The workers are prepared to defend the line, but are the leaders? In 2004 the leadership of the BC Fed, in collusion with the leadership of the BC NDP, sold-out the HEU workers on the eve of a general strike. Recently in the auto industry, we witnessed how the leadership of the Canadian Auto Workers was prepared to sign away decades of advances without a fight. The Liberal attacks are almost a certainty, but what will be the response of our organizations?

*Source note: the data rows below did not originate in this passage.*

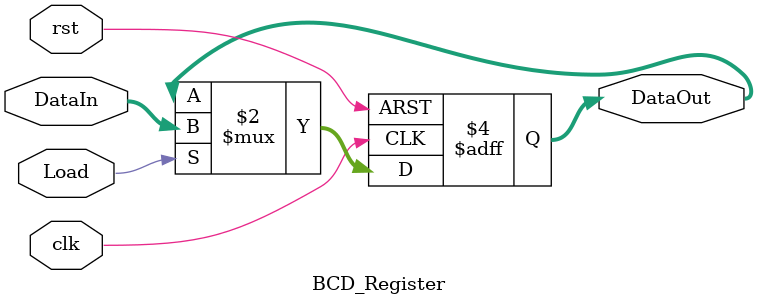
<source format=v>
module BCD_Register (
    input clk,          // Clock signal
    input rst,          // Reset signal
    input [3:0] DataIn, // Input data
    input Load,         // Load enable
    output reg [3:0] DataOut // Stored data
);
    always @(posedge clk or posedge rst) begin
        if (rst)
            DataOut <= 4'd0; // Clear register on reset
        else if (Load)
            DataOut <= DataIn; // Load data on Load signal
    end
endmodule

</source>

The March 6 Day of Action is a good start, but it must not be seen as an end in itself. One day of action is a good show of strength, but unless it is a launching pad for escalating tactics, then the Liberals and their corporate pals will just sit back and laugh. Past events such as the 2005 BCTF dispute have shown that the government will not move unless workers are prepared to strike. We have also seen how, when faced with any challenge, the government is prepared to use undemocratic back-to-work legislation to remove the right to strike. The BC Fed, including every union and every worker, should start preparing now for this eventuality. The right to strike is inseparable with the right to form a union. This right was not handed to workers on a plate from on-high. In 19th century Canada, workers forming a union were imprisoned for “instigating a conspiracy to raise wages!” Workers then were prepared to break the law to gain the rights we enjoy today. What would the workers of the past say to today’s labour leaders if they gave up these hard won gains without a fight?

“No concessions,” must be the slogan of the movement. If any worker has their democratic rights removed, including the right to strike, there must be mass solidarity action. Above all, workers must keep their leaders accountable so we do not have a repeat of the HEU sell-out. The principle of “vote to go out, vote to go back,” and rank-and-file control of the movement must be implemented. Only in this way will we beat back the right-wing assault.

More and more workers are starting to realize that capitalism offers nothing but cut-backs, unemployment, and endless stress. While we live under this system we will be faced with a continual struggle just to maintain existing living standards. We cannot view this struggle as purely economic—it is also a political struggle. The best way to fight for workers’ rights is to also fight for socialism. Fightback is working so that the organizations of the working class—the BC Fed, the unions, and the NDP—stand on a program of militant democratic socialism. This is the program of victory.